Das Ende der Universität?

Rosa-grüner Sparwahn bedroht die Universität

Jeder Pharmazeut und jede Pharmazeutin kennt die „Rote Liste“, ein dickes Buch mit den Namen von Medikamenten. Seit der letzten Semesterwoche vor den Ferien jedoch bedeutet die „Rote Liste“ für die zukünftigen ApothekerInnen etwas ganz anderes: Ihr Institut soll vollständig dichtgemacht werden. Und nicht nur dieses Institut. Auf der vom Rektorat der Uni Kiel vorgeschlagenen „Roten Liste“ zur Schließung bzw. Reduzierung (wir berichteten in den letzten „Lokalberichten“) stehen insgesamt 19 Institute, darunter auch so renommierliche wie das für Psychologie.
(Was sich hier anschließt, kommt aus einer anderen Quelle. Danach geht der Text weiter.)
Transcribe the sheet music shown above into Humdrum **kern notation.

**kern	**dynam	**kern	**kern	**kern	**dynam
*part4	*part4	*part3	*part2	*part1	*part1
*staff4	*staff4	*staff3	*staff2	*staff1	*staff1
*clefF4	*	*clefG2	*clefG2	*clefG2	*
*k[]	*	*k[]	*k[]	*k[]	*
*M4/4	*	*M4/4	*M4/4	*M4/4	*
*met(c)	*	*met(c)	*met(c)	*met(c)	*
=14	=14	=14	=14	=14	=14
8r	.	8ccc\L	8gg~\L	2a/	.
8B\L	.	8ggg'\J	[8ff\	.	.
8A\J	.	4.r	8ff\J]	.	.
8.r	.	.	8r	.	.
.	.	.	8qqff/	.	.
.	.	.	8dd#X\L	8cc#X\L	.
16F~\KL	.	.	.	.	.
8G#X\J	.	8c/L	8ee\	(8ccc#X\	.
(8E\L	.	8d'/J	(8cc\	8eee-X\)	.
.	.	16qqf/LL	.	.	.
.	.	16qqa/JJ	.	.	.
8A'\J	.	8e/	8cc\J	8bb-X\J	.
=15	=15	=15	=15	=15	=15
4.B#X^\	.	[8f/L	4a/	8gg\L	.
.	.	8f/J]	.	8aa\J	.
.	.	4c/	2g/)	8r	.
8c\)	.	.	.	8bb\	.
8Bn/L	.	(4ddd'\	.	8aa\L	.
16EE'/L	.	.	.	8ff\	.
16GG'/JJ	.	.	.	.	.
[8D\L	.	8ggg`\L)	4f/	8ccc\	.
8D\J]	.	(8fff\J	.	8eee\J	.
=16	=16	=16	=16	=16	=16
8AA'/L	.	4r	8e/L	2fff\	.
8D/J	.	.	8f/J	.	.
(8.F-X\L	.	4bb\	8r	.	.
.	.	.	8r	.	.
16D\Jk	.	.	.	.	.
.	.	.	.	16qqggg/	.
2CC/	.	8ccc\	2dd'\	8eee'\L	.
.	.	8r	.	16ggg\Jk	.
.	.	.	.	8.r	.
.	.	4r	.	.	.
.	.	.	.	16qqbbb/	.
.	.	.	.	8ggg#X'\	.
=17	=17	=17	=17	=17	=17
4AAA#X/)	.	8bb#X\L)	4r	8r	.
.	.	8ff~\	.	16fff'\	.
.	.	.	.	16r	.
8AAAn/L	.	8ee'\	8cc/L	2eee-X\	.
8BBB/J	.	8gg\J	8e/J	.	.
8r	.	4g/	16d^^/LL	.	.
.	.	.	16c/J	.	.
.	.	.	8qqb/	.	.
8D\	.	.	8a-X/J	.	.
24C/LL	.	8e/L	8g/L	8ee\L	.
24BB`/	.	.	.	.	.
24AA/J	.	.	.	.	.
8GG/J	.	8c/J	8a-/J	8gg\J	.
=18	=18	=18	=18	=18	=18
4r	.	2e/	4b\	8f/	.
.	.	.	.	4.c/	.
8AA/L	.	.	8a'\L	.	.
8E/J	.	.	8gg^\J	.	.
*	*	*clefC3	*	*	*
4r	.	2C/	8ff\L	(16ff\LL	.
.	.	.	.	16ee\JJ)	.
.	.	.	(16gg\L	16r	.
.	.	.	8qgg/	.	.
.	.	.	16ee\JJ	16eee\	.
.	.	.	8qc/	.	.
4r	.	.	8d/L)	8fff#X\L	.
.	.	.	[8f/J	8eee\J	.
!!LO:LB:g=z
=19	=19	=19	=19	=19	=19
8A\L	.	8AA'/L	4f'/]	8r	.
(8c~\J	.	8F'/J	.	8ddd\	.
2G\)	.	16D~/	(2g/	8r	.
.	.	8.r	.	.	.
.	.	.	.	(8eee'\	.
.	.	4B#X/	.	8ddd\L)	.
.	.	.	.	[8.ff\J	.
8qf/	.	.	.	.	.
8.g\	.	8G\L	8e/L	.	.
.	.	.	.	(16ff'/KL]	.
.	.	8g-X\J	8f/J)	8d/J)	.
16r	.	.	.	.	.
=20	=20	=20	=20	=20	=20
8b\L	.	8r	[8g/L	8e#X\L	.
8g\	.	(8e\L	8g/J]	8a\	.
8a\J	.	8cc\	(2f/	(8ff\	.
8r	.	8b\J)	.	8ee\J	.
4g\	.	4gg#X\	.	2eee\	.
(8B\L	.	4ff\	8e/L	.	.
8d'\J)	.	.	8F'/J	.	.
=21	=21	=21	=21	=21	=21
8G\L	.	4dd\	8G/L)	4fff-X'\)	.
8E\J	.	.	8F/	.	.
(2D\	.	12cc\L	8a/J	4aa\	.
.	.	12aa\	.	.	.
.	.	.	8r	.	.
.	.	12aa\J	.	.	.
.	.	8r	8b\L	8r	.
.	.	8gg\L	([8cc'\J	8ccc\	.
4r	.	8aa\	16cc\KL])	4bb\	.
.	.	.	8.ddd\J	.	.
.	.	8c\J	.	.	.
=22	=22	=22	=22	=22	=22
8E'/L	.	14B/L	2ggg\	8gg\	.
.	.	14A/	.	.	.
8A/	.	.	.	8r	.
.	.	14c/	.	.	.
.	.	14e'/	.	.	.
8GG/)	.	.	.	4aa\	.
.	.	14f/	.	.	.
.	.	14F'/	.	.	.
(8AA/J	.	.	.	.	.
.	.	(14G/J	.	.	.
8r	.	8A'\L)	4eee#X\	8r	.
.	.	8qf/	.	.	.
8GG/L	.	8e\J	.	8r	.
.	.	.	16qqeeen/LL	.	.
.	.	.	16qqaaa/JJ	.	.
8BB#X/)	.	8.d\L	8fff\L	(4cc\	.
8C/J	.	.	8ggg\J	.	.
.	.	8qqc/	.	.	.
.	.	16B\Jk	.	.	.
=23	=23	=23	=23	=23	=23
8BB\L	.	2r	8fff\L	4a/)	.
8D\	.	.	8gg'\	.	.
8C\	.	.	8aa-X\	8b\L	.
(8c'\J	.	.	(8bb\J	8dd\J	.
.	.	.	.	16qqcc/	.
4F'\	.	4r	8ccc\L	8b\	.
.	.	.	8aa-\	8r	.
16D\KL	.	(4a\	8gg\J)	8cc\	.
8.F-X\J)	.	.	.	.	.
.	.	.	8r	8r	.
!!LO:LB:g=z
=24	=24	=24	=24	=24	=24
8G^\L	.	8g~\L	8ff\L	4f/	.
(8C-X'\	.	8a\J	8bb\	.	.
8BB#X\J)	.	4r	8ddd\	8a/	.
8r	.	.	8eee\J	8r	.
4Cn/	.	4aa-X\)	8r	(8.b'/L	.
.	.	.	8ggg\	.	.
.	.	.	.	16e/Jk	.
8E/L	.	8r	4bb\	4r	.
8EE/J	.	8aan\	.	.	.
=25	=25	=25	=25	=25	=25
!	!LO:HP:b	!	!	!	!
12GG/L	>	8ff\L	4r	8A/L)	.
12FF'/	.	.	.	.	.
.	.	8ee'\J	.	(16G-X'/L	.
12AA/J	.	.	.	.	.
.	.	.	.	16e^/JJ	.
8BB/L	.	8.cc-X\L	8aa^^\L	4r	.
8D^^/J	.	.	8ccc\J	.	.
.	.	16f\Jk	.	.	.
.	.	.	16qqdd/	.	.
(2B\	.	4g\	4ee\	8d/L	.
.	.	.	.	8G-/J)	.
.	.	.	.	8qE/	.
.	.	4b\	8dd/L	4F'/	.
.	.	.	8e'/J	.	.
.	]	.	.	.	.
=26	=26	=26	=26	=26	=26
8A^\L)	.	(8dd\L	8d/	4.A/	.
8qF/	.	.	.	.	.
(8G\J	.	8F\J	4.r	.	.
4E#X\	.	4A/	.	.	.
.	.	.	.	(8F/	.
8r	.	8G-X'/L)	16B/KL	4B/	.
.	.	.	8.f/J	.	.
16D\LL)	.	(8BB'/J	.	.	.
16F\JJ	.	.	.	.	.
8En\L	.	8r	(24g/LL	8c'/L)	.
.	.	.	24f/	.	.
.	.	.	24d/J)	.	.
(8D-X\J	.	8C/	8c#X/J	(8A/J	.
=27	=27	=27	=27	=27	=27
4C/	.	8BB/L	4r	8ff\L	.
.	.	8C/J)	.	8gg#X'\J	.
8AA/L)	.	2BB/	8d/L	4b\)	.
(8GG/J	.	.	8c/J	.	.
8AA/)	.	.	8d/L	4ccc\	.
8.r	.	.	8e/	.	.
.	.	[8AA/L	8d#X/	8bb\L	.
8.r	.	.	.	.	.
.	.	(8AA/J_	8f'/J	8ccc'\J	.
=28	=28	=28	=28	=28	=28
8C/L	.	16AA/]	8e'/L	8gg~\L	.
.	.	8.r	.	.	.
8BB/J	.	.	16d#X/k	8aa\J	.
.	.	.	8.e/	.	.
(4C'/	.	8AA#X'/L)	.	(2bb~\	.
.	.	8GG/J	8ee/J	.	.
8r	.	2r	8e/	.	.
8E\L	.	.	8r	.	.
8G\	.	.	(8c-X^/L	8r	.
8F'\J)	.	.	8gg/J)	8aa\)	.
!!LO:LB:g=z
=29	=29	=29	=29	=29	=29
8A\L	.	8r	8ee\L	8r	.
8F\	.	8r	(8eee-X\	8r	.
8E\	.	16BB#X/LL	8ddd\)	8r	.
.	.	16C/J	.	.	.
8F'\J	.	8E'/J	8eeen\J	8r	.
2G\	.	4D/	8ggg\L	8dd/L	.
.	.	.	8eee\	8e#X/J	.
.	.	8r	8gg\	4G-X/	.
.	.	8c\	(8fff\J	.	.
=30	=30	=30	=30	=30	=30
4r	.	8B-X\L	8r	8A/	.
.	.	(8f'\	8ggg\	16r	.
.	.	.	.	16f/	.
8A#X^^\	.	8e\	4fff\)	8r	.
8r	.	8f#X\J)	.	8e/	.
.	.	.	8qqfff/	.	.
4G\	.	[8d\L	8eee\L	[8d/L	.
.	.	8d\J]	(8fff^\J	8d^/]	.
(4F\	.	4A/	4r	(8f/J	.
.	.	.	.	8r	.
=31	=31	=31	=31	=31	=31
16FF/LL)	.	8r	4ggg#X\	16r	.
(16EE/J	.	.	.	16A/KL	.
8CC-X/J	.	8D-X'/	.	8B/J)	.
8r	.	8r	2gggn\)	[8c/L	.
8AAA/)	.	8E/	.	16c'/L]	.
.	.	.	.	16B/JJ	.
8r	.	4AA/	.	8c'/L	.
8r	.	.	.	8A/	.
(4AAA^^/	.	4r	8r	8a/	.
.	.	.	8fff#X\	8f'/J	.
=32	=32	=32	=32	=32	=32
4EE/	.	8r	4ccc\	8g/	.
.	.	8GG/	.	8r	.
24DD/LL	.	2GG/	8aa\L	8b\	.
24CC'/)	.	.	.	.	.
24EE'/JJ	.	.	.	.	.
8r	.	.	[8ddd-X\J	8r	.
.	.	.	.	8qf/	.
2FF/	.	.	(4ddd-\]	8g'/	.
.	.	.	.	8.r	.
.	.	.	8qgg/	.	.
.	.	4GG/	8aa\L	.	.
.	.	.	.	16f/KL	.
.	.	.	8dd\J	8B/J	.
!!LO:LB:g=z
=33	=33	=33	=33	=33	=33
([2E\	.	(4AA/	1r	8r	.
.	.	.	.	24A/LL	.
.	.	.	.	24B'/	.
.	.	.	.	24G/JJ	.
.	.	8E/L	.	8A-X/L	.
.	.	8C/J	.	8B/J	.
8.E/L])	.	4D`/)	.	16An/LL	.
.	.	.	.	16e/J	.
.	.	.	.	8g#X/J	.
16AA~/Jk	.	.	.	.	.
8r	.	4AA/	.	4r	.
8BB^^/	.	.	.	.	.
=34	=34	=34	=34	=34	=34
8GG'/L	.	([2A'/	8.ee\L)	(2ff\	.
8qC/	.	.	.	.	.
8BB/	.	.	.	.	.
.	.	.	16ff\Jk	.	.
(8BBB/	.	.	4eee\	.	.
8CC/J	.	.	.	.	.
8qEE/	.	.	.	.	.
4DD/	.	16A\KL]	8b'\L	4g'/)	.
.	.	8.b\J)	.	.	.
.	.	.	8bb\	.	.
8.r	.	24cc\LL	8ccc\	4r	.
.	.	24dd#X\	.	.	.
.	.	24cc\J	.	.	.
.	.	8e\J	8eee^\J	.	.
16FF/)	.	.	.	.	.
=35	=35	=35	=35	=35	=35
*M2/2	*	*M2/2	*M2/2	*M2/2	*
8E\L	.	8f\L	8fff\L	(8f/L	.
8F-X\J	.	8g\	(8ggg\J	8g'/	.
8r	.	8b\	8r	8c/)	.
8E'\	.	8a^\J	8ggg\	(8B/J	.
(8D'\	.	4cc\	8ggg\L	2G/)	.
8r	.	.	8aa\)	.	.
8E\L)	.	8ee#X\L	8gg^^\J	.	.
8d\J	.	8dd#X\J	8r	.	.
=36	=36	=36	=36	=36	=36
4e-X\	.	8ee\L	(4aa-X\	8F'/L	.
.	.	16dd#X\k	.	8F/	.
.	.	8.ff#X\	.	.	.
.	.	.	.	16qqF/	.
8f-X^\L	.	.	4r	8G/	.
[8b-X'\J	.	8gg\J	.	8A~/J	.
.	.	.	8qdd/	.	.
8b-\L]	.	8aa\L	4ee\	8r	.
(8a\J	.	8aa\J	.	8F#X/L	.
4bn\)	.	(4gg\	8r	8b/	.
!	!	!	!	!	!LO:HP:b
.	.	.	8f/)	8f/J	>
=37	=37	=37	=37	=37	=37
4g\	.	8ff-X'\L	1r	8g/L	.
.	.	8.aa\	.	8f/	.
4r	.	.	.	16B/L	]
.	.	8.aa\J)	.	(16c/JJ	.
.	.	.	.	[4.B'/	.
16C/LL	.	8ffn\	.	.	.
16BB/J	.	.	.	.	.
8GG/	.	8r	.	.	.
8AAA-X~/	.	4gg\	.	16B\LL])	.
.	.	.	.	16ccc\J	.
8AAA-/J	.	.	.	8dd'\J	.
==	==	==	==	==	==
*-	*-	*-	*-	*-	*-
Dieser Vorstoß der Uni-Leitung beruht auf der Maßgabe der neuen rosa-grünen Landesregierung, daß in den nächsten 5 Jahren jährlich 2% (insgesamt 250 = 10%) der Stellen an der Uni in einen sog. „Innovationspool“ fließen sollen. Das heißt, diese Stellen werden in den jeweiligen Fachbereichen ersteinmal gestrichen, um sie später in „zukunftsträchtigen“ Bereichen der Uni, so nennt es der Koalitionsvertrag zwischen SPD und Bündnisgrünen und meint damit z.B. die Ökosystemforschung, wieder einzurichten. Wann dieses „später“ sein wird, steht in den Sternen. Da es im Koalitionsvertrag ferner heißt, daß „auch geprüft werden“ müsse, „ob nicht weniger zukunftsträchtige oder weniger nachgefragte Studiengänge und Einrichtungen aufgegeben werden müssen“, liegt die Vermutung nahe, daß ein Großteil der 250 Stellen vollständig dem Rotstift zum Opfer fällt. Hinzu kommen weitere 40 sog. „kw-Stellen“, die nach deren Vakanz ohnehin nicht wiederbesetzt werden.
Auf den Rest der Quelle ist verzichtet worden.